16. Clarify Game’s Core Purpose
When designing or using games for educational or behavioral change, clearly define the true aim or purpose first. Avoid simply adding points or leaderboards, which can lead to optimizing for metrics rather than desired behavior.
17. Prioritize Early Playtesting
Conduct playtesting as early and frequently as possible, even with bare-bones concepts, to get the earliest signal on whether your game or system achieves its intended purpose. This identifies flaws before significant investment.
18. Embrace Portfolio Career
Consider a ‘portfolio career’ with different types of work to gain varied perspectives and potentially hedge career impact. This balances assured, positive impact with the pursuit of high-impact opportunities.
19. Value Career Sustainability
Prioritize career longevity and sustainability by balancing emotionally demanding work with other activities that allow for recharge and renewed excitement. This trade-off can prevent burnout and maintain effectiveness.
5 Key Quotes
I think that probably the biggest thing I think that a lot of people can do is just practice their kind of awareness about decisions that come up, situational awareness.
Dan Epstein
When you make a decision according to what your values are, that's usually the best way to go about it.
Dan Epstein
Any decision is a good decision because you made it for a reason.
Spencer Greenberg
Games are a very unique medium because they involve agency and you can make choices inside of them.
Dan Epstein
There's pretty good saying in economics that you get what you measure.
Dan Epstein
3 Protocols
Advanced Care Directive Creation
Dan Epstein- Think about what you want from medical treatment, beyond just resuscitation (e.g., antibiotics for pneumonia).
- Consider potential outcomes of various treatments, especially if you have chronic or terminal illness.
- Reflect on your values and preferences for different health scenarios.
- Fill out an advanced care directive document (free templates available online).
- Share the completed directive with loved ones via email and keep a printed copy in an accessible place.
Overcoming Indecision on Minor Choices
Dan Epstein- Recognize when you are spending too much time or ruminating on a small decision.
- Hold a mental 'stop sign' to pause the overthinking.
- Ask yourself: 'Does this decision truly require this much energy or concentration?'
- If no, make a decision quickly; any choice made for a reason is likely good in this context.
- If yes, then dedicate appropriate time to think about it.
Designing a Tabletop Exercise
Dan Epstein- Define the clear aim or purpose of the exercise (e.g., test evacuation procedure, understand government response).
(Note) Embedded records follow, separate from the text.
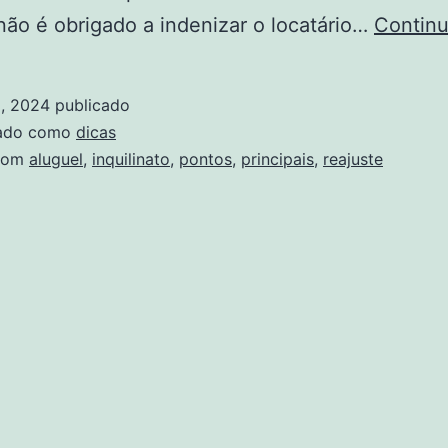
não é obrigado a indenizar o locatário…
Continu
8, 2024
publicado
zado como
dicas
com
aluguel
,
inquilinato
,
pontos
,
principais
,
reajuste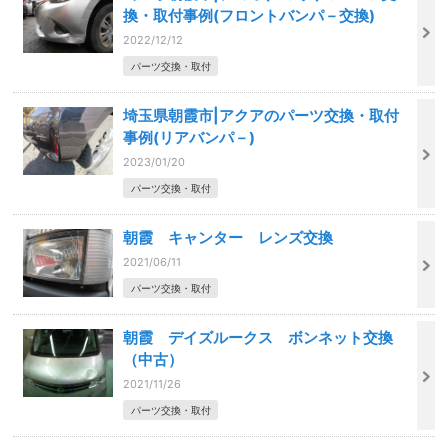
換・取付事例(フロントバンパ－交換)
2022/12/12
パーツ交換・取付
埼玉県朝霞市|アクアのパーツ交換・取付
事例(リアバンパ－)
2023/01/20
パーツ交換・取付
朝霞 キャンター レンズ交換
2021/06/11
パーツ交換・取付
朝霞 デイズルークス ボンネット交換
（中古）
2021/11/26
パーツ交換・取付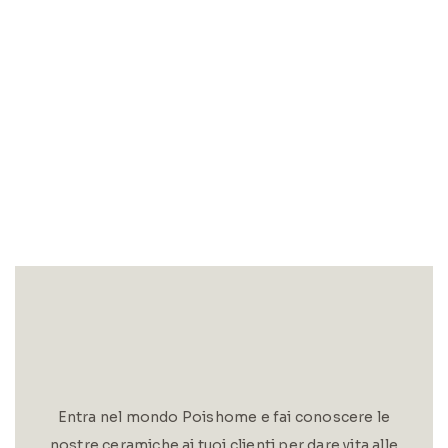
Entra nel mondo Poishome e fai conoscere le
nostre ceramiche ai tuoi clienti per dare vita alle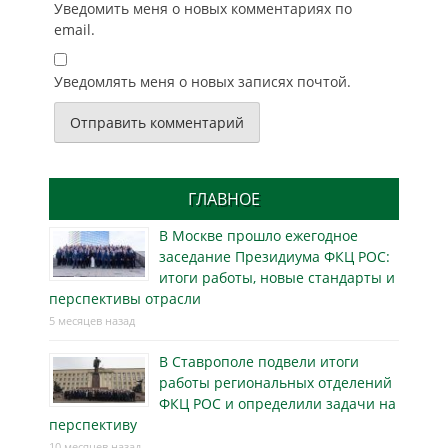
Уведомить меня о новых комментариях по
email.
Уведомлять меня о новых записях почтой.
ГЛАВНОЕ
В Москве прошло ежегодное
заседание Президиума ФКЦ РОС:
итоги работы, новые стандарты и
перспективы отрасли
5 месяцев назад
В Ставрополе подвели итоги
работы региональных отделений
ФКЦ РОС и определили задачи на
перспективу
10 месяцев назад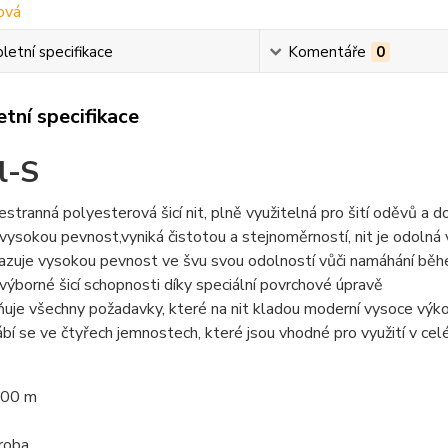
etní specifikace
Komentáře
0
tní specifikace
l-S
estranná polyesterová šicí nit, plně využitelná pro šití oděvů a d
vysokou pevnost,vyniká čistotou a stejnoměrností, nit je odolná vů
azuje vysokou pevnost ve švu svou odolností vůči namáhání běh
výborné šicí schopnosti díky speciální povrchové úpravě
ňuje všechny požadavky, které na nit kladou moderní vysoce výkon
ábí se ve čtyřech jemnostech, které jsou vhodné pro využití v celé
000 m
roba.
- Identify and create scenarios and stakeholders that support the defined aim.
- For each stakeholder, outline their ambitions, goals, and mandates in the situation (e.g., dot points).
- Design mechanisms for simulating external events or non-player stakeholders (e.g., random tables, game master actions).
- Conduct early and frequent playtesting with people unfamiliar with the design to ensure fidelity and learning.